**WORK REQUEST**:
Reproduce every line of the data below verbatim, keeping each character, line break, and script unchanged.
%%
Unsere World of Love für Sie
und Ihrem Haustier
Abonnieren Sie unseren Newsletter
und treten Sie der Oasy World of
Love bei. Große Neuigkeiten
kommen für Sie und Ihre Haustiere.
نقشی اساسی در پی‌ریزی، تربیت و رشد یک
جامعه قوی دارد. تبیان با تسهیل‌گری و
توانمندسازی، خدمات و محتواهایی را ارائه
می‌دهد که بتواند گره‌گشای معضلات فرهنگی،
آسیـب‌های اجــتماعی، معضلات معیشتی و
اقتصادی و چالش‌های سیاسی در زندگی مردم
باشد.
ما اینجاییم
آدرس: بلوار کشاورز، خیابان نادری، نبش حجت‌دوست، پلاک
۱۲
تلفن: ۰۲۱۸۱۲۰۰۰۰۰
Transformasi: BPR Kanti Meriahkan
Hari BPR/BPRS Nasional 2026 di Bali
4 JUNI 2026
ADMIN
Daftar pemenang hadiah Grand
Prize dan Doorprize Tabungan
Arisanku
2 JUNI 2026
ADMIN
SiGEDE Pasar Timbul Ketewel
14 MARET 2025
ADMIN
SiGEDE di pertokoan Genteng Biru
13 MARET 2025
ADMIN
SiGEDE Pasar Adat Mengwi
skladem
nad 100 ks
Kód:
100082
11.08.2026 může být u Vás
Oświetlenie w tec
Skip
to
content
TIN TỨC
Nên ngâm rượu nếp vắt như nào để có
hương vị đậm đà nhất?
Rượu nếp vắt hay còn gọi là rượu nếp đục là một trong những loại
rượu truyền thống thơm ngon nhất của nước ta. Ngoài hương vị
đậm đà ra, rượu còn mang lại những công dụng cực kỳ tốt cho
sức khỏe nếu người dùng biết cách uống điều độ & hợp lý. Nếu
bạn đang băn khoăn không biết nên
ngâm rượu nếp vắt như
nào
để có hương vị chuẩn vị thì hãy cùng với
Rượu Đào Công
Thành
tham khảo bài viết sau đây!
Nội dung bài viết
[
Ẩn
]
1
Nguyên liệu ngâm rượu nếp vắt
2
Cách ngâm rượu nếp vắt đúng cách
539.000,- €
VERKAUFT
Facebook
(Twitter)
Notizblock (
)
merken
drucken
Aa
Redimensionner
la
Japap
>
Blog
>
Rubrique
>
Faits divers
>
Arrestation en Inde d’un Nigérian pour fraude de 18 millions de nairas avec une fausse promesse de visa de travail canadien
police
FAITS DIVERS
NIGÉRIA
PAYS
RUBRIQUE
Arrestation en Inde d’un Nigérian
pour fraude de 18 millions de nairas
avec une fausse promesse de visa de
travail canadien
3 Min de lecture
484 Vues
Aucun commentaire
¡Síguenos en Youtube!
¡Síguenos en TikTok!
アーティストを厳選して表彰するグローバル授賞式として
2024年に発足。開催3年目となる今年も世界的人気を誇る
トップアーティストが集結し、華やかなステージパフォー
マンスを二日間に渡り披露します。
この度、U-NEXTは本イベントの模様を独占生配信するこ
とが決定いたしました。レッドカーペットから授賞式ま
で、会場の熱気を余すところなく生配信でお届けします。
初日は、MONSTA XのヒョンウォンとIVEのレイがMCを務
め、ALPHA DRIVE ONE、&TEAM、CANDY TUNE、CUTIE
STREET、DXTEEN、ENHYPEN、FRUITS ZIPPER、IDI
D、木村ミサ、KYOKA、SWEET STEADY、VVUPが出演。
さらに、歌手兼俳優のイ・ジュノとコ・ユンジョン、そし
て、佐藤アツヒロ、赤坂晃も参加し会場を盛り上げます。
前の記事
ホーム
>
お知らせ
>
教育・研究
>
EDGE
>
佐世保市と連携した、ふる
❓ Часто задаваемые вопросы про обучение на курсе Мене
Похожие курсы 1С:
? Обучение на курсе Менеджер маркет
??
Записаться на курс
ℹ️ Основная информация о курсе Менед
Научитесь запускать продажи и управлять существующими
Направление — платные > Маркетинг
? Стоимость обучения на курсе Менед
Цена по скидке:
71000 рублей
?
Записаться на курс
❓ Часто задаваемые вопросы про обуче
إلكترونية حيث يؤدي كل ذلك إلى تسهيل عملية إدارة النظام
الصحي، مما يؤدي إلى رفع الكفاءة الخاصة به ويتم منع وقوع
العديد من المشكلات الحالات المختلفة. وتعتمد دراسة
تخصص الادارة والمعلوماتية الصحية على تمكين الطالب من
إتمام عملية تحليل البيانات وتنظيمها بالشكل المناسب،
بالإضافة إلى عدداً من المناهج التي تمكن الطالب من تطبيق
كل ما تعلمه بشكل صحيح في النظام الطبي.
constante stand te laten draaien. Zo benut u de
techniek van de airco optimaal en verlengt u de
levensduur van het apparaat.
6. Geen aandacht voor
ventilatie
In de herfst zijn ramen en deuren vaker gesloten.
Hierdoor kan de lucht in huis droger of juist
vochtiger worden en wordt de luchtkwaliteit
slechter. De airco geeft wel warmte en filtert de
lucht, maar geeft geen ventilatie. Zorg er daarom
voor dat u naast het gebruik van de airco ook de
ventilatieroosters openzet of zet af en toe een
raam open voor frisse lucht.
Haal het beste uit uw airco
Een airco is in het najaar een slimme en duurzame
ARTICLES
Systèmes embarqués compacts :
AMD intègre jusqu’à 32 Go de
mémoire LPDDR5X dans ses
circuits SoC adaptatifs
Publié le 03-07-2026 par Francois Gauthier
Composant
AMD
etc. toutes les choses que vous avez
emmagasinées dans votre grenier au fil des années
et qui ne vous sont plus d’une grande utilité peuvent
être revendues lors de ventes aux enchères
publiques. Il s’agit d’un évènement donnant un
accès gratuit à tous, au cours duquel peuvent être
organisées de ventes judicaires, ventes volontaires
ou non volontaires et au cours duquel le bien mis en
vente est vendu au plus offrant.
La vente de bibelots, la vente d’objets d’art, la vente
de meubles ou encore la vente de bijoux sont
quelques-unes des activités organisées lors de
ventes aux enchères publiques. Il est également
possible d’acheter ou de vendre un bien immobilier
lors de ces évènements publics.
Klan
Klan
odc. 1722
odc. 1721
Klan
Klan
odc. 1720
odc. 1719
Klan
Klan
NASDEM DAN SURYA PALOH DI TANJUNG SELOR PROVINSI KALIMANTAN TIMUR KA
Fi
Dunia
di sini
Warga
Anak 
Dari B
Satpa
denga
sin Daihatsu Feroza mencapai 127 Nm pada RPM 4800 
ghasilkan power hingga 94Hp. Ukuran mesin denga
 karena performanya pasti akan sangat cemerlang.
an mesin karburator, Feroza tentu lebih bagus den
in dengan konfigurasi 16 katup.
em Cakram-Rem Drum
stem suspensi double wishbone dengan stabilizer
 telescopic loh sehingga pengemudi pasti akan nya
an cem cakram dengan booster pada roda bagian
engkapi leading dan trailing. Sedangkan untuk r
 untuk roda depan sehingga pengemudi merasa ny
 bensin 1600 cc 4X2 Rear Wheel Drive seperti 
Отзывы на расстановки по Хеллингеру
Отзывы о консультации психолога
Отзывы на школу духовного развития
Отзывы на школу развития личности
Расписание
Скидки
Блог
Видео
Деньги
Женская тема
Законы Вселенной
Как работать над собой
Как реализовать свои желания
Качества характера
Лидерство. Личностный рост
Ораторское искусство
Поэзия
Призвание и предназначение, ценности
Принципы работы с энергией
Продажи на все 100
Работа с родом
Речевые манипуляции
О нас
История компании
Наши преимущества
%%
**EXERCISE RESULT**:
Unsere World of Love für Sie
und Ihrem Haustier
Abonnieren Sie unseren Newsletter
und treten Sie der Oasy World of
Love bei. Große Neuigkeiten
kommen für Sie und Ihre Haustiere.
نقشی اساسی در پی‌ریزی، تربیت و رشد یک
جامعه قوی دارد. تبیان با تسهیل‌گری و
توانمندسازی، خدمات و محتواهایی را ارائه
می‌دهد که بتواند گره‌گشای معضلات فرهنگی،
آسیـب‌های اجــتماعی، معضلات معیشتی و
اقتصادی و چالش‌های سیاسی در زندگی مردم
باشد.
ما اینجاییم
آدرس: بلوار کشاورز، خیابان نادری، نبش حجت‌دوست، پلاک
۱۲
تلفن: ۰۲۱۸۱۲۰۰۰۰۰
Transformasi: BPR Kanti Meriahkan
Hari BPR/BPRS Nasional 2026 di Bali
4 JUNI 2026
ADMIN
Daftar pemenang hadiah Grand
Prize dan Doorprize Tabungan
Arisanku
2 JUNI 2026
ADMIN
SiGEDE Pasar Timbul Ketewel
14 MARET 2025
ADMIN
SiGEDE di pertokoan Genteng Biru
13 MARET 2025
ADMIN
SiGEDE Pasar Adat Mengwi
skladem
nad 100 ks
Kód:
100082
11.08.2026 může být u Vás
Oświetlenie w tec
Skip
to
content
TIN TỨC
Nên ngâm rượu nếp vắt như nào để có
hương vị đậm đà nhất?
Rượu nếp vắt hay còn gọi là rượu nếp đục là một trong những loại
rượu truyền thống thơm ngon nhất của nước ta. Ngoài hương vị
đậm đà ra, rượu còn mang lại những công dụng cực kỳ tốt cho
sức khỏe nếu người dùng biết cách uống điều độ & hợp lý. Nếu
bạn đang băn khoăn không biết nên
ngâm rượu nếp vắt như
nào
để có hương vị chuẩn vị thì hãy cùng với
Rượu Đào Công
Thành
tham khảo bài viết sau đây!
Nội dung bài viết
[
Ẩn
]
1
Nguyên liệu ngâm rượu nếp vắt
2
Cách ngâm rượu nếp vắt đúng cách
539.000,- €
VERKAUFT
Facebook
(Twitter)
Notizblock (
)
merken
drucken
Aa
Redimensionner
la
Japap
>
Blog
>
Rubrique
>
Faits divers
>
Arrestation en Inde d’un Nigérian pour fraude de 18 millions de nairas avec une fausse promesse de visa de travail canadien
police
FAITS DIVERS
NIGÉRIA
PAYS
RUBRIQUE
Arrestation en Inde d’un Nigérian
pour fraude de 18 millions de nairas
avec une fausse promesse de visa de
travail canadien
3 Min de lecture
484 Vues
Aucun commentaire
¡Síguenos en Youtube!
¡Síguenos en TikTok!
アーティストを厳選して表彰するグローバル授賞式として
2024年に発足。開催3年目となる今年も世界的人気を誇る
トップアーティストが集結し、華やかなステージパフォー
マンスを二日間に渡り披露します。
この度、U-NEXTは本イベントの模様を独占生配信するこ
とが決定いたしました。レッドカーペットから授賞式ま
で、会場の熱気を余すところなく生配信でお届けします。
初日は、MONSTA XのヒョンウォンとIVEのレイがMCを務
め、ALPHA DRIVE ONE、&TEAM、CANDY TUNE、CUTIE
STREET、DXTEEN、ENHYPEN、FRUITS ZIPPER、IDI
D、木村ミサ、KYOKA、SWEET STEADY、VVUPが出演。
さらに、歌手兼俳優のイ・ジュノとコ・ユンジョン、そし
て、佐藤アツヒロ、赤坂晃も参加し会場を盛り上げます。
前の記事
ホーム
>
お知らせ
>
教育・研究
>
EDGE
>
佐世保市と連携した、ふる
❓ Часто задаваемые вопросы про обучение на курсе Мене
Похожие курсы 1С:
? Обучение на курсе Менеджер маркет
??
Записаться на курс
ℹ️ Основная информация о курсе Менед
Научитесь запускать продажи и управлять существующими
Направление — платные > Маркетинг
? Стоимость обучения на курсе Менед
Цена по скидке:
71000 рублей
?
Записаться на курс
❓ Часто задаваемые вопросы про обуче
إلكترونية حيث يؤدي كل ذلك إلى تسهيل عملية إدارة النظام
الصحي، مما يؤدي إلى رفع الكفاءة الخاصة به ويتم منع وقوع
العديد من المشكلات الحالات المختلفة. وتعتمد دراسة
تخصص الادارة والمعلوماتية الصحية على تمكين الطالب من
إتمام عملية تحليل البيانات وتنظيمها بالشكل المناسب،
بالإضافة إلى عدداً من المناهج التي تمكن الطالب من تطبيق
كل ما تعلمه بشكل صحيح في النظام الطبي.
constante stand te laten draaien. Zo benut u de
techniek van de airco optimaal en verlengt u de
levensduur van het apparaat.
6. Geen aandacht voor
ventilatie
In de herfst zijn ramen en deuren vaker gesloten.
Hierdoor kan de lucht in huis droger of juist
vochtiger worden en wordt de luchtkwaliteit
slechter. De airco geeft wel warmte en filtert de
lucht, maar geeft geen ventilatie. Zorg er daarom
voor dat u naast het gebruik van de airco ook de
ventilatieroosters openzet of zet af en toe een
raam open voor frisse lucht.
Haal het beste uit uw airco
Een airco is in het najaar een slimme en duurzame
ARTICLES
Systèmes embarqués compacts :
AMD intègre jusqu’à 32 Go de
mémoire LPDDR5X dans ses
circuits SoC adaptatifs
Publié le 03-07-2026 par Francois Gauthier
Composant
AMD
etc. toutes les choses que vous avez
emmagasinées dans votre grenier au fil des années
et qui ne vous sont plus d’une grande utilité peuvent
être revendues lors de ventes aux enchères
publiques. Il s’agit d’un évènement donnant un
accès gratuit à tous, au cours duquel peuvent être
organisées de ventes judicaires, ventes volontaires
ou non volontaires et au cours duquel le bien mis en
vente est vendu au plus offrant.
La vente de bibelots, la vente d’objets d’art, la vente
de meubles ou encore la vente de bijoux sont
quelques-unes des activités organisées lors de
ventes aux enchères publiques. Il est également
possible d’acheter ou de vendre un bien immobilier
lors de ces évènements publics.
Klan
Klan
odc. 1722
odc. 1721
Klan
Klan
odc. 1720
odc. 1719
Klan
Klan
NASDEM DAN SURYA PALOH DI TANJUNG SELOR PROVINSI KALIMANTAN TIMUR KA
Fi
Dunia
di sini
Warga
Anak 
Dari B
Satpa
denga
sin Daihatsu Feroza mencapai 127 Nm pada RPM 4800 
ghasilkan power hingga 94Hp. Ukuran mesin denga
 karena performanya pasti akan sangat cemerlang.
an mesin karburator, Feroza tentu lebih bagus den
in dengan konfigurasi 16 katup.
em Cakram-Rem Drum
stem suspensi double wishbone dengan stabilizer
 telescopic loh sehingga pengemudi pasti akan nya
an cem cakram dengan booster pada roda bagian
engkapi leading dan trailing. Sedangkan untuk r
 untuk roda depan sehingga pengemudi merasa ny
 bensin 1600 cc 4X2 Rear Wheel Drive seperti 
Отзывы на расстановки по Хеллингеру
Отзывы о консультации психолога
Отзывы на школу духовного развития
Отзывы на школу развития личности
Расписание
Скидки
Блог
Видео
Деньги
Женская тема
Законы Вселенной
Как работать над собой
Как реализовать свои желания
Качества характера
Лидерство. Личностный рост
Ораторское искусство
Поэзия
Призвание и предназначение, ценности
Принципы работы с энергией
Продажи на все 100
Работа с родом
Речевые манипуляции
О нас
История компании
Наши преимущества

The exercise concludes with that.